▶ _Exercise prompt_:
Only the lines with the string "status" are needed; return each of them from the entries below.

Content revision data:
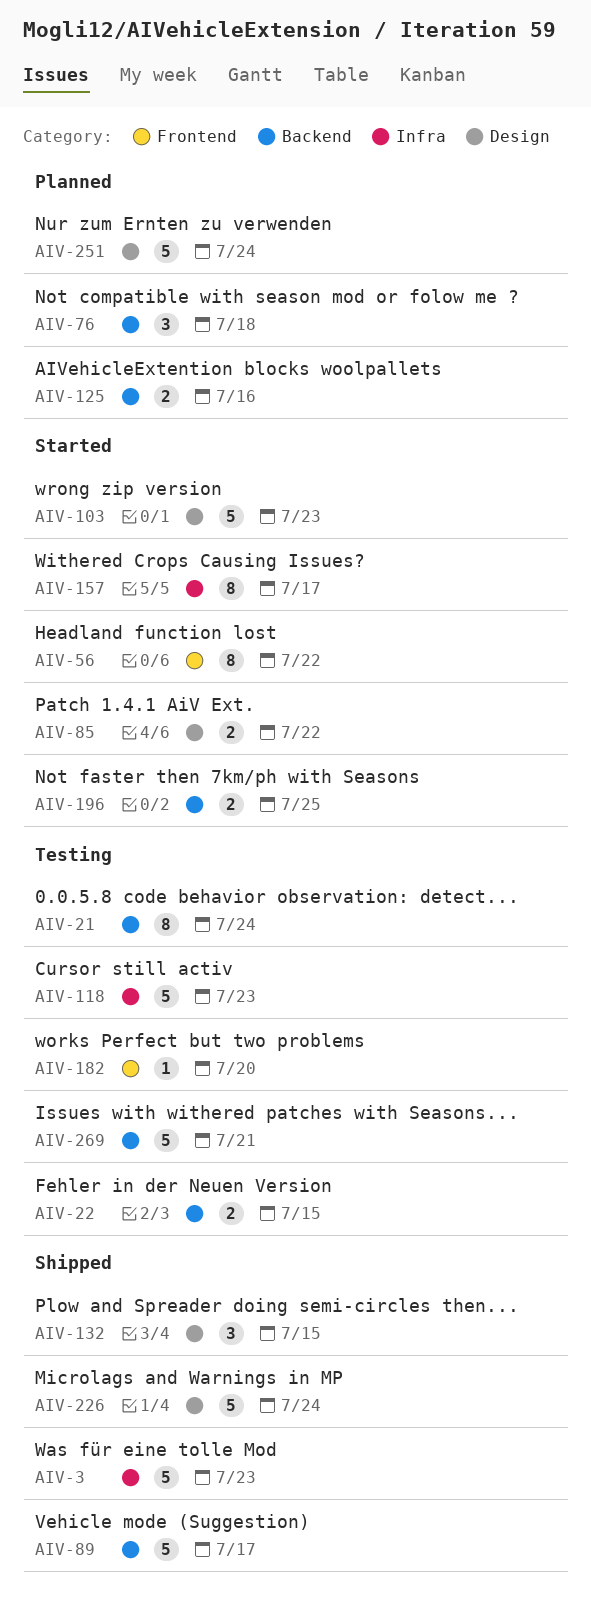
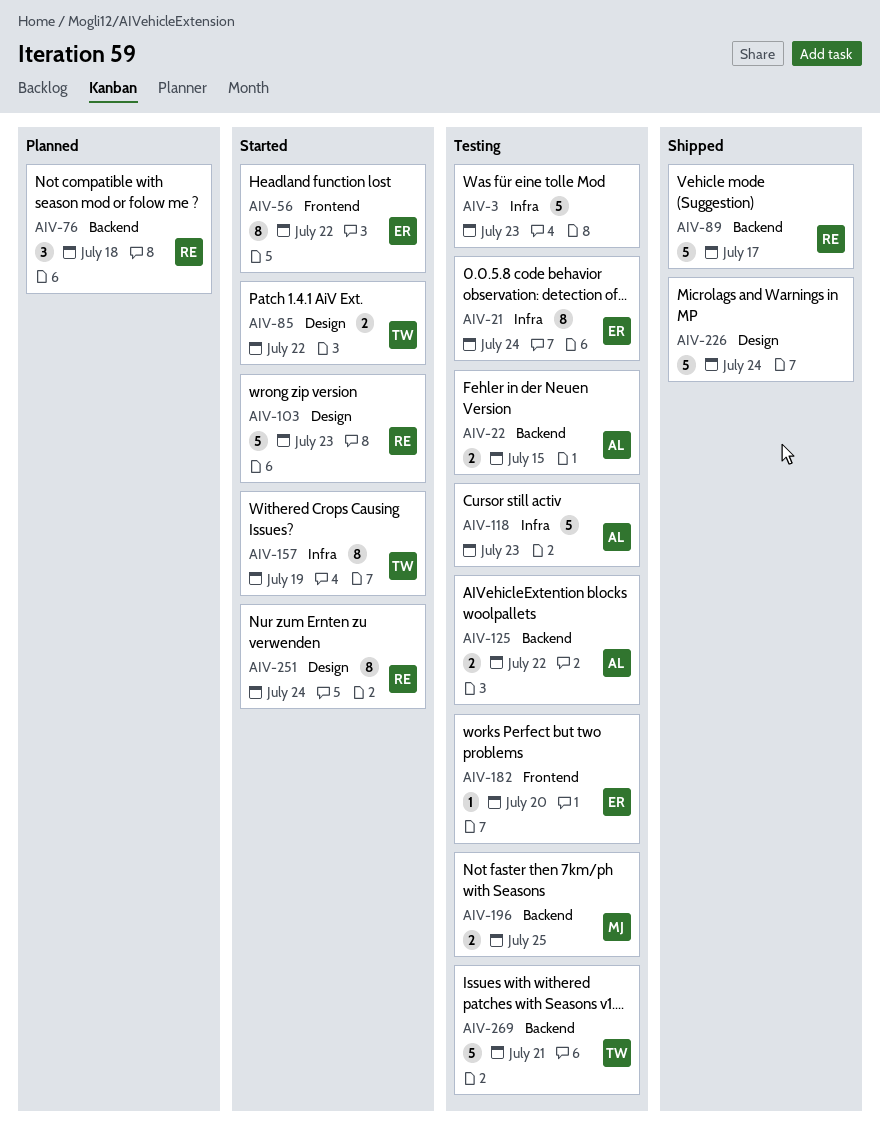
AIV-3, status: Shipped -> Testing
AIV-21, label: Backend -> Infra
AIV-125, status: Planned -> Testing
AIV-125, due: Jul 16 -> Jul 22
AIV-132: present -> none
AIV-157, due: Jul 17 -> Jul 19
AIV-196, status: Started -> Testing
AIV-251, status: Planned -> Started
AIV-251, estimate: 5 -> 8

▶ _Exercise answer_:
AIV-3, status: Shipped -> Testing
AIV-125, status: Planned -> Testing
AIV-196, status: Started -> Testing
AIV-251, status: Planned -> Started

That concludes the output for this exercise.